EXTRACT TO READ:
[Start of Attachment]

The notion of a destructor in Rust is provided through the Drop trait. The destructor is called when the resource goes out of scope. This trait is not required to be implemented for every type, only implement it for your type if you require its own destructor logic.

Run the below example to see how the Drop trait works. When the variable in the main function goes out of scope the custom destructor will be invoked.

struct ToDrop;

impl Drop for ToDrop {

fn drop(&mut self) {

println!("ToDrop is being dropped");

}

fn main() {

let x = ToDrop;

println!("Made a ToDrop!");

}

See also:

Box

Ownership and moves

Because variables are in charge of freeing their own resources, resources can only have one owner. This also prevents resources from being freed more than once. Note that not all variables own resources (e.g. references).

When doing assignments (let x = y) or passing function arguments by value (foo(x)), the ownership of the resources is transferred. In Rust-speak, this is known as a move.

After moving resources, the previous owner can no longer be used. This avoids creating dangling pointers.

// This function takes ownership of the heap allocated memory

fn destroy_box(c: Box<i32>) {

println!("Destroying a box that contains {}", c);

// `c` is destroyed and the memory freed

}

fn main() {

// _Stack_ allocated integer

let x = 5u32;

// *Copy* `x` into `y` - no resources are moved

let y = x;

[End of Attachment]

WHAT IS NEEDED:
Revise the Rust ownership excerpt from "When doing assignments" up to and including "creating dangling pointers.", swapping "dangling pointers" for "invalid pointers". The data that comes next is separate material, unrelated to the Rust ownership excerpt.

RECORDS:
[Start of Attachment]

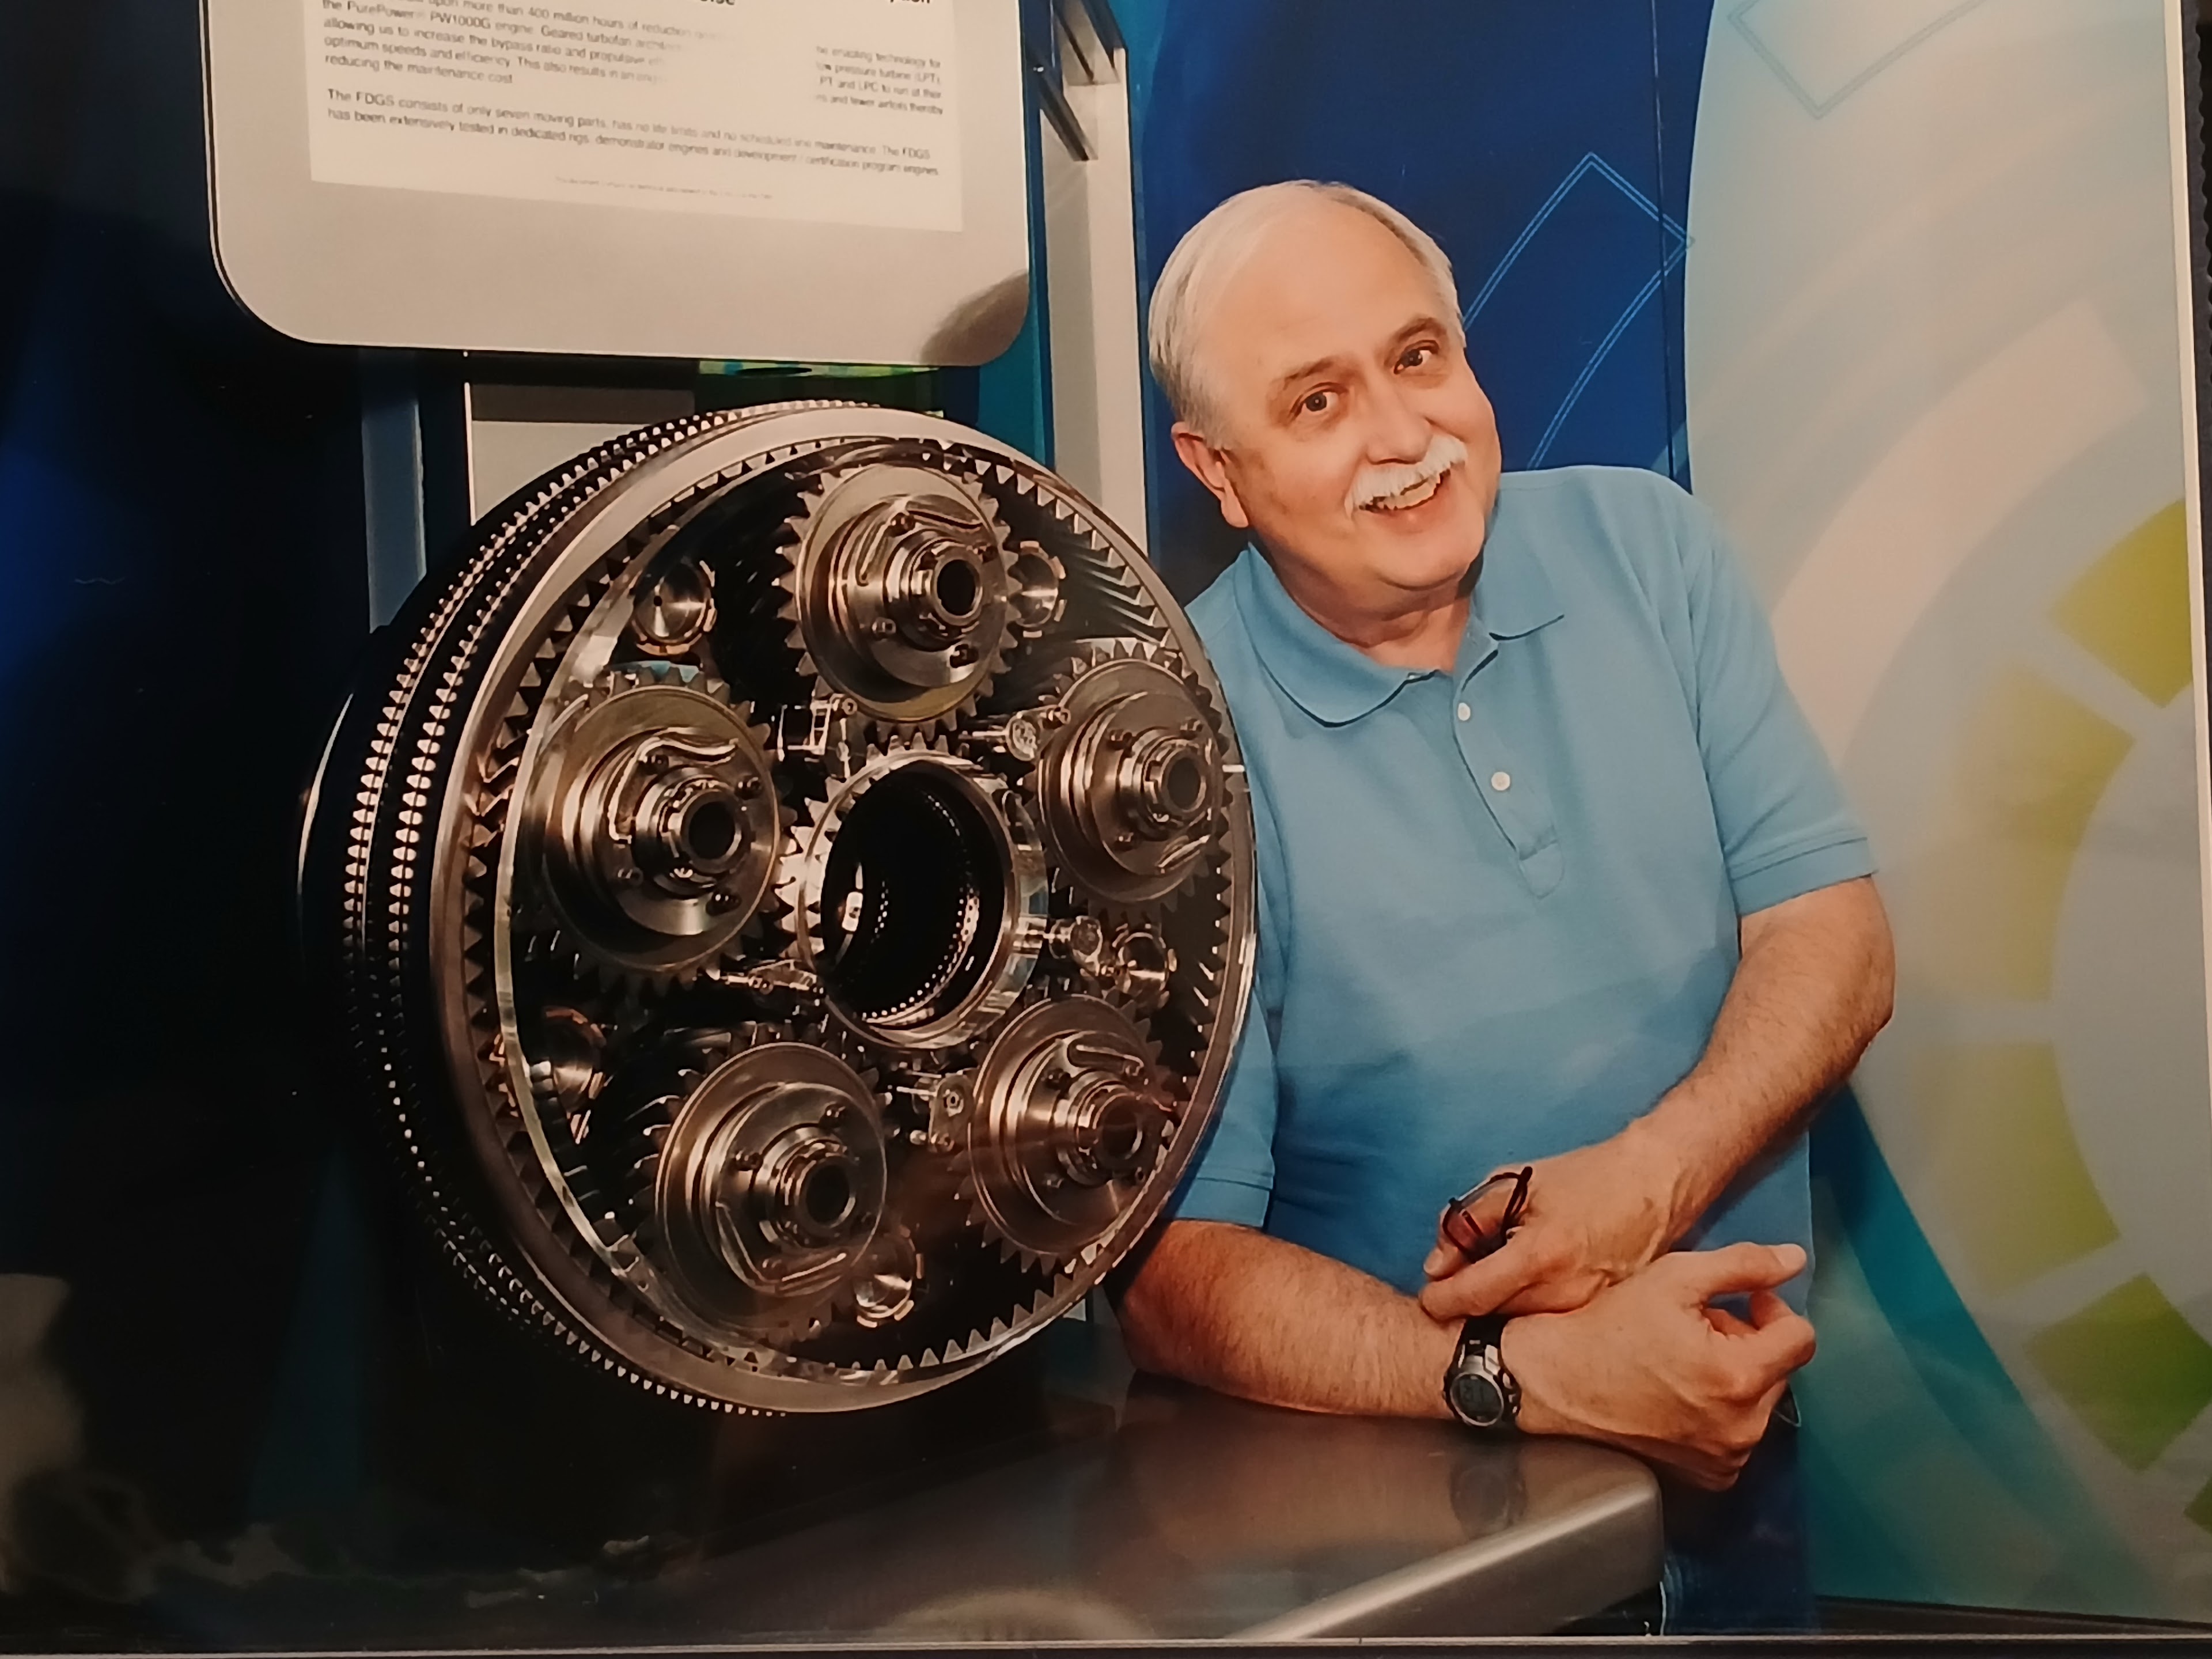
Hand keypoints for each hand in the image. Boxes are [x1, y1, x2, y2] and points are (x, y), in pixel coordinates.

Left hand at [1419, 1123, 1688, 1318]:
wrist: (1655, 1183)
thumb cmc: (1585, 1178)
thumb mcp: (1515, 1185)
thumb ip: (1467, 1221)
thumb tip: (1437, 1263)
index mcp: (1539, 1253)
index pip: (1472, 1296)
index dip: (1440, 1300)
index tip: (1429, 1297)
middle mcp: (1566, 1291)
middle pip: (1493, 1318)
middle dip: (1470, 1303)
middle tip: (1463, 1278)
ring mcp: (1588, 1309)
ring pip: (1523, 1325)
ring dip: (1502, 1309)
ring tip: (1503, 1276)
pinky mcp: (1604, 1317)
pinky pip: (1553, 1324)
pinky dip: (1535, 1311)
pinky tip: (1536, 1286)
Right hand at [1501, 1242, 1815, 1489]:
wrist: (1554, 1382)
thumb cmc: (1607, 1328)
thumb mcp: (1673, 1277)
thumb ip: (1743, 1265)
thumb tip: (1795, 1260)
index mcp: (1740, 1376)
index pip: (1801, 1338)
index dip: (1772, 1308)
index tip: (1741, 1300)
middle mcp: (1743, 1427)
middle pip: (1779, 1369)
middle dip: (1748, 1340)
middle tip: (1698, 1324)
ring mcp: (1726, 1458)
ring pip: (1759, 1402)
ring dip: (1734, 1374)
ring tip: (1684, 1356)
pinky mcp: (1708, 1476)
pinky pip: (1737, 1436)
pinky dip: (1719, 1413)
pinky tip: (1679, 1392)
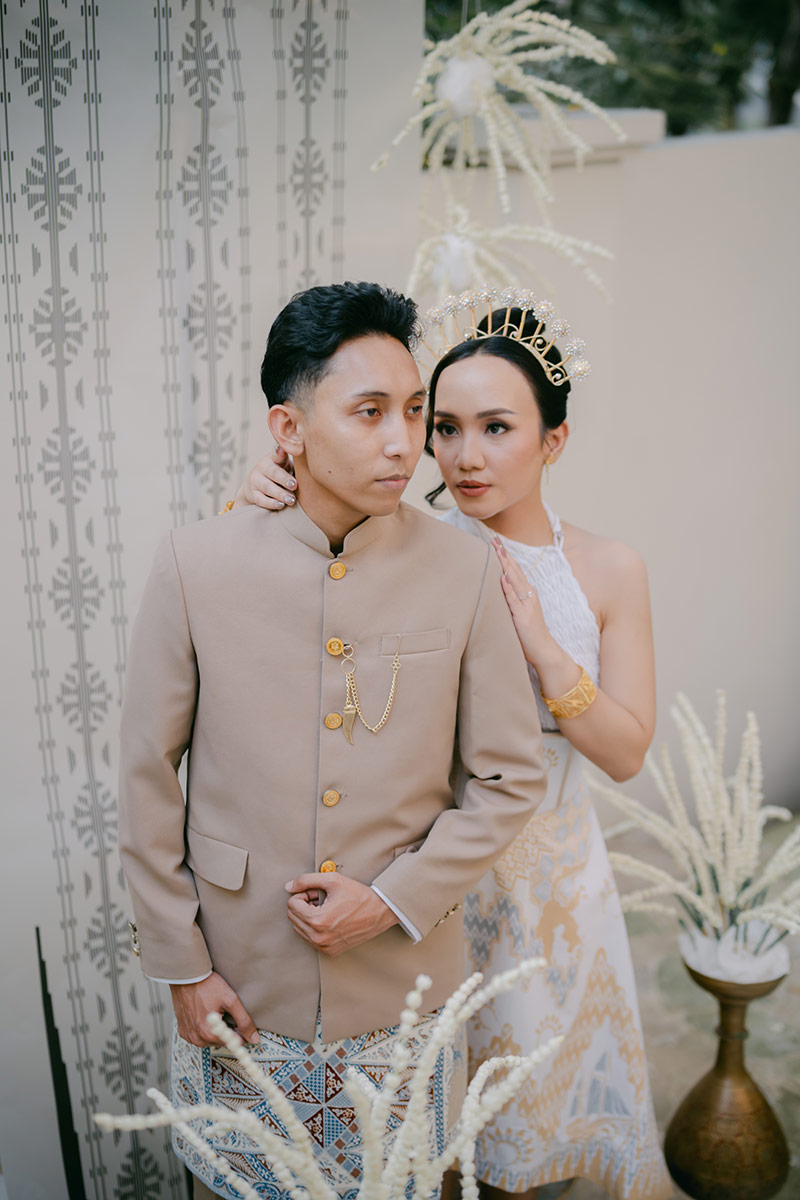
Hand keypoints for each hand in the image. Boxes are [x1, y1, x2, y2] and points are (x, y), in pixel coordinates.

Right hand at [169, 970, 260, 1047]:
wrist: (186, 976)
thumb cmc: (207, 985)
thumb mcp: (230, 1000)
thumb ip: (244, 1021)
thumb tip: (253, 1038)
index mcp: (209, 1033)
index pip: (234, 1042)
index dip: (239, 1030)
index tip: (238, 1019)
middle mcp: (197, 1038)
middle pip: (222, 1041)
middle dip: (226, 1028)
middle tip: (224, 1010)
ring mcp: (189, 1035)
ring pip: (210, 1039)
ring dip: (215, 1028)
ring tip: (213, 1009)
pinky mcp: (182, 1030)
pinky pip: (198, 1034)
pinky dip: (203, 1026)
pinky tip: (204, 1012)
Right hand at [233, 447, 296, 510]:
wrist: (255, 485)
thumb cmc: (279, 474)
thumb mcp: (285, 466)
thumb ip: (296, 464)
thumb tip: (313, 464)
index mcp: (272, 458)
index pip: (277, 454)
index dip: (281, 452)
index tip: (284, 450)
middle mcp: (262, 467)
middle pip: (273, 472)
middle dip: (284, 479)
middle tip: (295, 485)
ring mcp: (256, 481)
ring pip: (267, 487)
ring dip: (280, 494)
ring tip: (291, 500)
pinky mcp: (253, 494)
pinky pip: (261, 499)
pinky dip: (271, 503)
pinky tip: (281, 505)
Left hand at [285, 873, 397, 955]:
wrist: (380, 912)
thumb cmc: (358, 895)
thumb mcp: (332, 880)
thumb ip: (306, 880)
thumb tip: (288, 887)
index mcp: (317, 921)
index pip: (291, 904)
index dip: (303, 894)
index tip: (318, 892)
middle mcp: (319, 937)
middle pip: (293, 917)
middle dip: (304, 905)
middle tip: (322, 899)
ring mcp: (324, 946)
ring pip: (299, 928)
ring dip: (308, 916)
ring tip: (327, 908)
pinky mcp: (330, 951)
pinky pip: (310, 938)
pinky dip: (315, 927)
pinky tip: (330, 919)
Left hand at [493, 539, 551, 665]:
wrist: (544, 650)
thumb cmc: (530, 632)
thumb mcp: (520, 610)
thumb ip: (512, 597)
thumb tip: (499, 582)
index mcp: (527, 592)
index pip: (515, 570)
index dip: (505, 555)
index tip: (496, 541)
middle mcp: (529, 595)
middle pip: (515, 570)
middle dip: (504, 554)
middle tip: (493, 539)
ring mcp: (527, 605)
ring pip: (515, 581)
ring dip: (506, 565)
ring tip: (498, 551)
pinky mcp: (523, 617)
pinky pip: (514, 601)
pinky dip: (508, 589)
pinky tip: (502, 578)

[End of Attachment]

RESPONSE AREA:
When doing assignments (let x = y) or passing function arguments by value (foo(x)), the ownership of the resources is transferred. In Rust-speak, this is known as a move.

After moving resources, the previous owner can no longer be used. This avoids creating invalid pointers.